The next time I saw Bob Willet he brought a message from his wife.
'Alice says could you put off this interview lark until after Christmas? What with the shopping and all the parties she's helping at, she can't see her way clear to think about old times.'
I said I quite understood and I would try my luck in the New Year.
In a way I was relieved. I too had a good many things to do before Christmas, and it would give me time to collect my thoughts about the proposed work.
'You're putting it off,' said Amy accusingly, when I told her.
'I know that, but the world seems to have managed without my literary efforts so far, and I reckon another few months won't make much difference.'
Meanwhile, much relieved, I finished my Christmas cards, decorated a Christmas tree for the window-sill, and looked forward to the party at Fairacre school.
Fog descended overnight, and the last day of term when the party was to take place, was so shrouded in impenetrable veils of mist that it seemed unlikely to clear.
Everything was uncannily still. Not a breath of wind stirred the branches or rustled the dead leaves which still spangled the flower beds.
There were no birds to be seen, and no sound of animal life anywhere.
There was something eerie about this grey silent world. One could easily imagine the fears that plagued travellers abroad in such weather.
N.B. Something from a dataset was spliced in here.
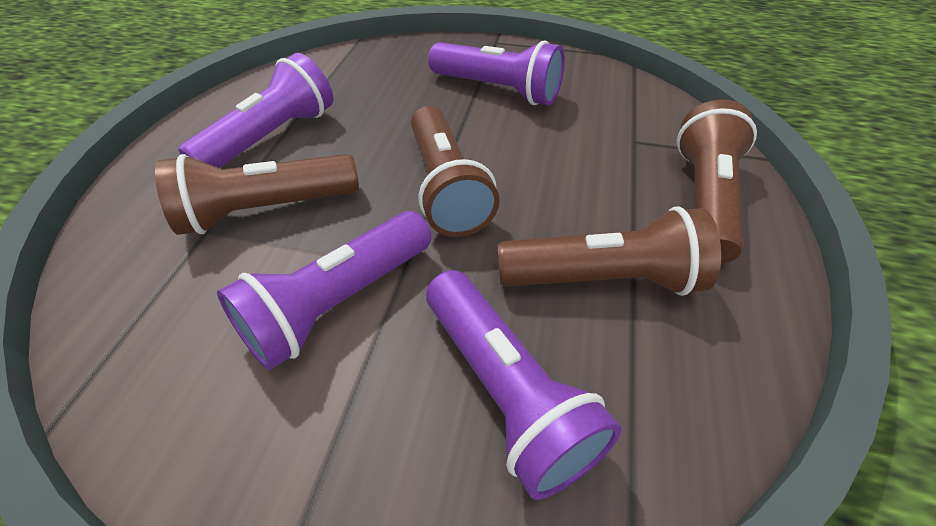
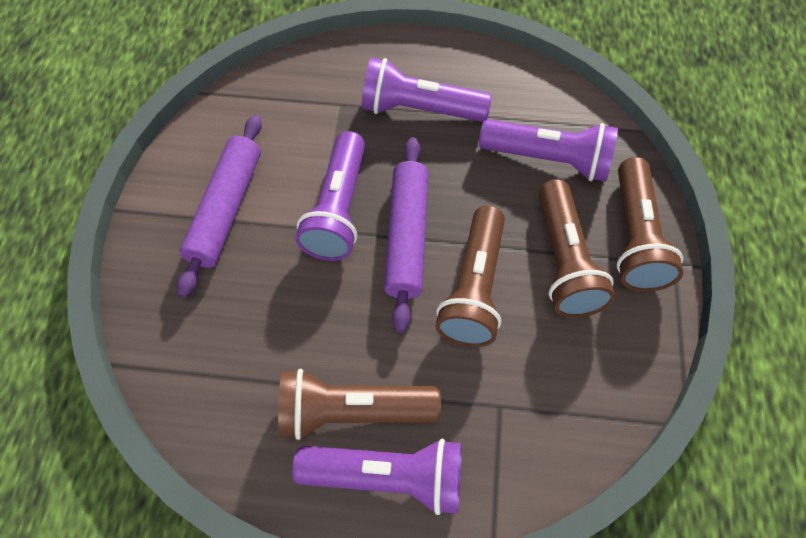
purple rolling pin: none = 0 -> [177,115,262,298] [384,137,428,333] = 2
It was not only the fear of evil-doers, the robbers, the men who snatched bodies from graves, the boys who picked pockets, but the feeling of something mysterious and all-pervading which made a man quake.
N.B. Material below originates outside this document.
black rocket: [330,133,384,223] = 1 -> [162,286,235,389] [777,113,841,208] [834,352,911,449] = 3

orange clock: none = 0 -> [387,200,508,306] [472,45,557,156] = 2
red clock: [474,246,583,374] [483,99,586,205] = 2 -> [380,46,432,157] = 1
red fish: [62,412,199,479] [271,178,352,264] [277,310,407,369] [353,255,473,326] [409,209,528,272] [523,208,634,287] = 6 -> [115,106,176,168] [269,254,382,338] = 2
By midday, however, the fog had lifted slightly. It was possible to see my garden gate and the trees dimly across the road. No sun penetrated the gloom, but at least the drive to Fairacre would not be hazardous.
I wore my new suit and set off happily. This would be my first Christmas party as a visitor, and I looked forward to seeing all my Fairacre friends.
I was not disappointed. There were the Willets, the Lambs, Mrs Pringle with her husband Fred in tow, and of course the vicar and Mrs Partridge and a host of others.
Jane Summers, resplendent in a scarlet two-piece, and Mrs Richards in an elegant navy blue frock greeted us warmly, and I had a chance to admire the look of my old quarters in their festive adornment.
I was glad to see that the infants' end of the building still had paper chains stretched across it. The partition between the two classrooms had been pushed back to throw the two into one, and Miss Summers' end was decorated in a much more artistic way than ever it was in my time.
Here were no paper chains, but lovely garlands of fresh evergreen, cypress, ivy and holly. The splendid Christmas tree was glittering with hand-made decorations in silver and gold, and the traditional pile of presents wrapped in pink for girls, and blue for boys lay at its base.
I was pleased too to see that Mrs Willet had made yet another of her mammoth Christmas cakes, exquisitely iced and decorated with candles.
The vicar gave his usual kindly speech of welcome, and we were all very polite at first, but gradually the noise grew as tea was enjoyed. We were waited on, as usual, by the children and it was good to see how happy and healthy they looked.
The hubbub grew as we all moved about after tea, greeting friends and catching up with all the news.